Friday, November 18, 2016

Janet Yellen: Student Debt Affecting Millennial's

Janet Yellen was asked about the growing amount of student debt yesterday on Capitol Hill. According to her "We have been very attentive to trends in student debt, and as you say it really has escalated to an extraordinary degree" I'd say that's an understatement.

She stated this crisis is having a BIG impact on
housing formation with younger people. By that she means Millennials between the ages of 18-35 are not getting married and having a family. This has a big impact on the housing market as there is less demand. Also not mentioned is it has a big affect on the amount of a persons disposable income, or income they can spend on other items such as food, transport, and clothing.

Fortunately for everyone MAD Consulting offers Debt Management. We help you tackle your debt and aggressively eliminate it. It's included as part of my industry leading unlimited and starter package. Please take advantage of this affordable service. Don't let your education loans get in the way of living the life you want.
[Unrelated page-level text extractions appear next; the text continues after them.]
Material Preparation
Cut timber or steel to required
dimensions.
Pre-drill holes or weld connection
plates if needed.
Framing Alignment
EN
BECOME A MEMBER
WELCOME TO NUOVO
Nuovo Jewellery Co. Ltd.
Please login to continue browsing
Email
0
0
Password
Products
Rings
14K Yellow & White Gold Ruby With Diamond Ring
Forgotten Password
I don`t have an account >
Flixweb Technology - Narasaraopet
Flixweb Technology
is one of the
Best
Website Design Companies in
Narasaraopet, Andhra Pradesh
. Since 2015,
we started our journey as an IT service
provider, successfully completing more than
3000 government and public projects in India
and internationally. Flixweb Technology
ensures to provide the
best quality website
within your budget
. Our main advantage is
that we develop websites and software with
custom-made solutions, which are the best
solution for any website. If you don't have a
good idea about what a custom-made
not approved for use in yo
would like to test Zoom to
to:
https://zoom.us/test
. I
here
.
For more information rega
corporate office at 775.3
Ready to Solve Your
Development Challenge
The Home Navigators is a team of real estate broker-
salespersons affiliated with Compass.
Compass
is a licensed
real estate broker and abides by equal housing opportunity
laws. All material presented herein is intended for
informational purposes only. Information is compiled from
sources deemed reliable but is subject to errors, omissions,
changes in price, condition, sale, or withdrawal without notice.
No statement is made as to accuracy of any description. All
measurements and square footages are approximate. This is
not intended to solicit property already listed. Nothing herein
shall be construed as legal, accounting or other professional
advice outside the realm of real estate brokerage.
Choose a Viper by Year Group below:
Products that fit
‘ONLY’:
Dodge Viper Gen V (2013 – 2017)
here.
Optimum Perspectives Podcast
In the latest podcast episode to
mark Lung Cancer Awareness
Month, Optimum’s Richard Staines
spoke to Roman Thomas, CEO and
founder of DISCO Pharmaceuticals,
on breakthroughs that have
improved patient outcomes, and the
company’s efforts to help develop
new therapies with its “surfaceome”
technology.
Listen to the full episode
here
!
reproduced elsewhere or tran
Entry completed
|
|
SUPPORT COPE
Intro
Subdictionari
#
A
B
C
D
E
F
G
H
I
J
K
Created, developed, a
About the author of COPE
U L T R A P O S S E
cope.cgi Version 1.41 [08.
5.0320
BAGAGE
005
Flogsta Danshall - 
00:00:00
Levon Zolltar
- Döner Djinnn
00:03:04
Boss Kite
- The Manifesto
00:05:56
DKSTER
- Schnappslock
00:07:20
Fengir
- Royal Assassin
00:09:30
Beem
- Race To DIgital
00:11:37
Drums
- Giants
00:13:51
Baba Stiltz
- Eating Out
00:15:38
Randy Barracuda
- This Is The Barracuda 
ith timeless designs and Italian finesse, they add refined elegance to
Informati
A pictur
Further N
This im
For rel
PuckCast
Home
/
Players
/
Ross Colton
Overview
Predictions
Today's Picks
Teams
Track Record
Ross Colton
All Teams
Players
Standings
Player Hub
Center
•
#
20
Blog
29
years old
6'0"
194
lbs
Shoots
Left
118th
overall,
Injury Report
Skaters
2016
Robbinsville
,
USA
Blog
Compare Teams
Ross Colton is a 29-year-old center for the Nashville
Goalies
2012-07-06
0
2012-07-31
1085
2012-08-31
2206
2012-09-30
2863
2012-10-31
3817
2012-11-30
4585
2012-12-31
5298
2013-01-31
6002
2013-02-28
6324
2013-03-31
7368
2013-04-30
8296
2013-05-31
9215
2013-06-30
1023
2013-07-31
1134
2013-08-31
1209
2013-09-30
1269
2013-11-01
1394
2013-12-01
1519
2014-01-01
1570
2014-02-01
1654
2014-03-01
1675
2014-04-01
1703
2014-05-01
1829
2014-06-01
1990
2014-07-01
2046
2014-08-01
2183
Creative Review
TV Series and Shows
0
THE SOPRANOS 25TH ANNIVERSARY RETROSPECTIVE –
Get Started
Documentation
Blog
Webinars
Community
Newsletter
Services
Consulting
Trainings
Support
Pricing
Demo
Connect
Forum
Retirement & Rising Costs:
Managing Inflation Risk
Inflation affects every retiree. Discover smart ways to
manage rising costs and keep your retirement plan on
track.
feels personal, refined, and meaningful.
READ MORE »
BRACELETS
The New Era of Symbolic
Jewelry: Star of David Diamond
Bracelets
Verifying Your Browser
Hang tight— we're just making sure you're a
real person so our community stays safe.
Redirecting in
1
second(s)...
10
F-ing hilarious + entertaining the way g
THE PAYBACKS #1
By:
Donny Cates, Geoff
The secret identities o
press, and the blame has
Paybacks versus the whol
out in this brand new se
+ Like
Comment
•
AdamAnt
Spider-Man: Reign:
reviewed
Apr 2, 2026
If you recall I highlighted our STUDENT DEBT BOMB in August. Much of the problem with today's student loan crisis was started with the Clinton Presidency(highlighted in my original article), and was furthered by Barack Obama as they managed to increase government involvement(not in a good way). Remember the Clinton's made it nearly impossible to get rid of your student loans in bankruptcy, and made it possible for your parents to be on the hook if you passed away. One bright spot from Barack Obama was that he made it possible for your loans to be forgiven if you worked for an approved non-profit, or government. While I'd say it's unfair to have included nearly all government workers in the forgiveness program, it nonetheless will help out some good-hearted civil service personnel working mediocre paying social service jobs for state and local entities.

President-Elect Donald Trump has given some details on his plans which you can read here. Some highlights include capping everyone's debt payments at 12.5%* of income, and making it possible for the debt to be forgiven in 15 years instead of 20.

Overall he hasn't released a ton of info on this subject. His website is light on details too other than some overall statements his reforms will help ensure college remains affordable. Hopefully whatever is decided will be a step in the right direction since he understands debt more than anyone we've had in office.

 What I found disturbing is the article stated 43% of borrowers are behind, or not paying, on their federal student loans. I couldn't substantiate that statistic, but I found overall nationally it appears 11.3% of borrowers are in default on every type of student debt. The way this info is calculated makes it tough to find apples to apples stats so that's all I have unfortunately.

Either way these are both frighteningly high numbers, and hints maybe the bomb is about to go off sooner than we think. If that's the case it won't matter what Trump does since most of the damage is already done.

*students with loans before July 1 2014 have payments capped at 15%, and those after have loans capped at 10% of income.